[Passage provided]
►
Reputation: 923
I am looking at this website https://www.bcassessment.ca//Property/Info/QTAwMDAwMVYyUA== and am looking for the most up to date price listed on the website. I want to extract this price from the website body using rvest
package. To do this I had a look at the html code for the website:
Following the instruction I saw for rvest
package, I used the code shown below:
library(rvest)
a <- read_html('https://www.bcassessment.ca//Property/Info/QTAwMDAwMVYyUA==')
b <- a %>% html_nodes('div class="total-value"') %>%
html_text()
b
However, this will result in an error: Error in parse_simple_selector(stream) : Expected selector, got <DELIM '=' at 10>
. I also tried this code:
library(rvest)
a <- read_html('https://www.bcassessment.ca//Property/Info/QTAwMDAwMVYyUA==')
b <- a %>% html_nodes("span") %>%
html_text()
b
However, this gave me more than 50 results in which I can find the total price. How can I specifically choose the total price?
◄
Images with pose keypoints
►
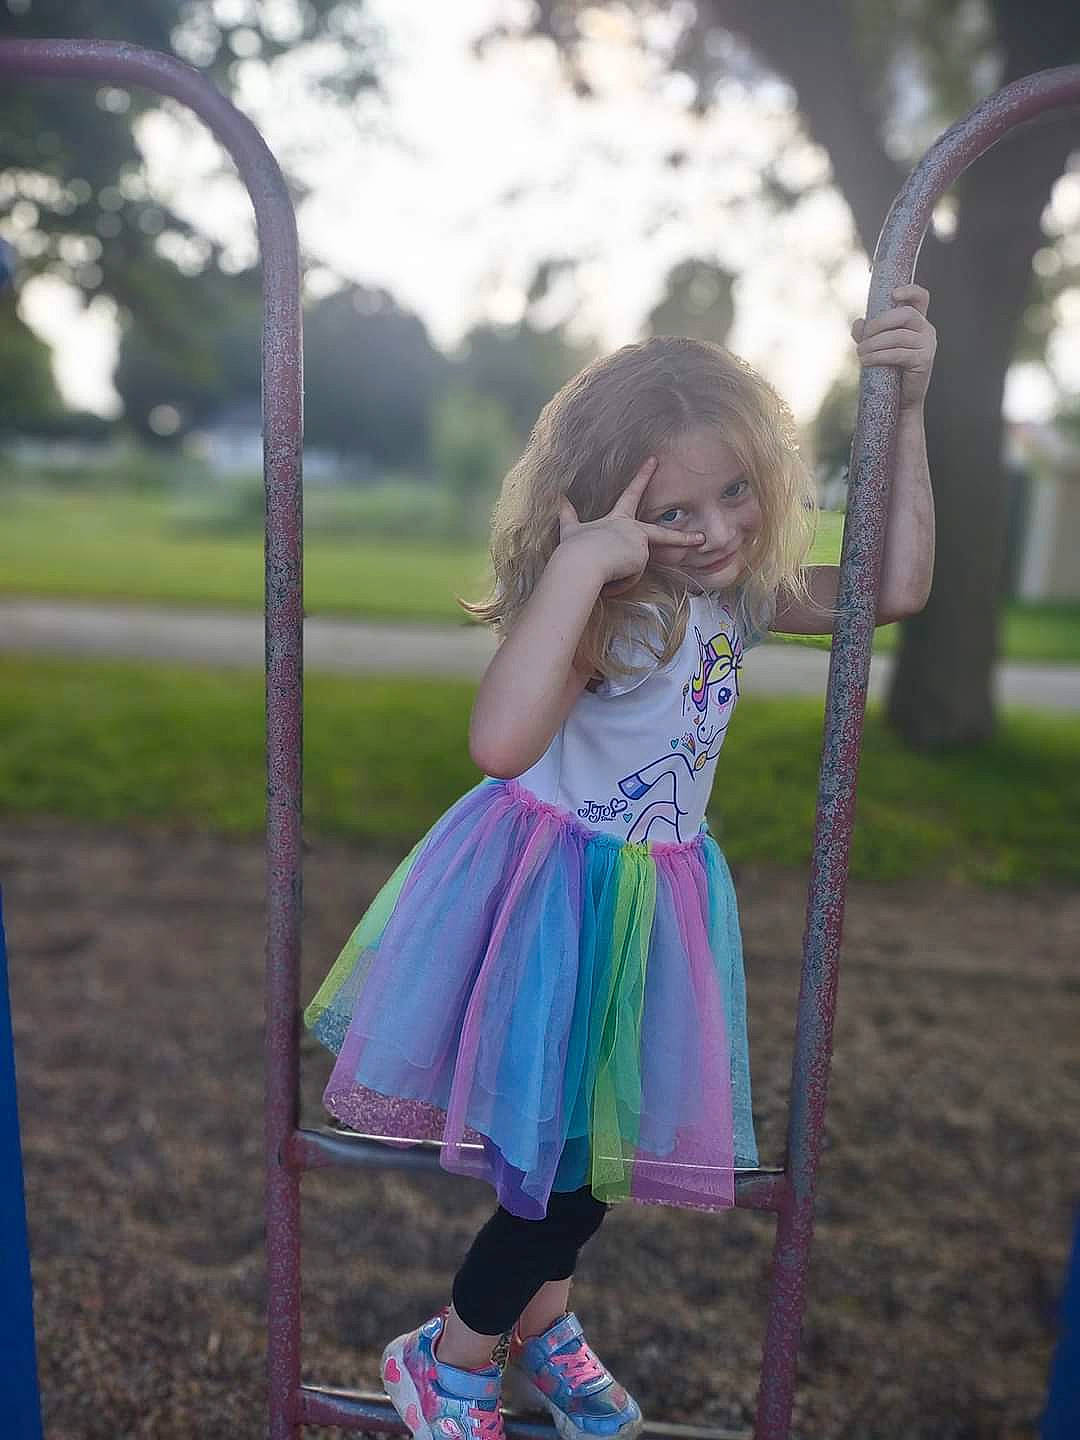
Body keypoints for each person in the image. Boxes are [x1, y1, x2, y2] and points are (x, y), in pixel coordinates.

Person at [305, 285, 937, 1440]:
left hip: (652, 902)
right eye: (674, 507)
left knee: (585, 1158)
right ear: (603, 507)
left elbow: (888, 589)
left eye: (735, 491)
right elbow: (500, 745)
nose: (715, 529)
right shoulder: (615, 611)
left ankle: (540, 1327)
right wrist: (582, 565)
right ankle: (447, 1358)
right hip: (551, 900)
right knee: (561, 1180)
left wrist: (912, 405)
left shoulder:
◄
[What is being asked] Reproduce the whole forum post about extracting a price with rvest, word for word. The lines are separate material and have no connection to the forum post.

[Output]
Reputation: 923
I am looking at this website https://www.bcassessment.ca//Property/Info/QTAwMDAwMVYyUA== and am looking for the most up to date price listed on the website. I want to extract this price from the website body using rvest
package. To do this I had a look at the html code for the website:
Following the instruction I saw for rvest
package, I used the code shown below:
library(rvest)
a <- read_html('https://www.bcassessment.ca//Property/Info/QTAwMDAwMVYyUA==')
b <- a %>% html_nodes('div class="total-value"') %>%
html_text()
b
However, this will result in an error: Error in parse_simple_selector(stream) : Expected selector, got <DELIM '=' at 10>
. I also tried this code:
library(rvest)
a <- read_html('https://www.bcassessment.ca//Property/Info/QTAwMDAwMVYyUA==')
b <- a %>% html_nodes("span") %>%
html_text()
b
However, this gave me more than 50 results in which I can find the total price. How can I specifically choose the total price?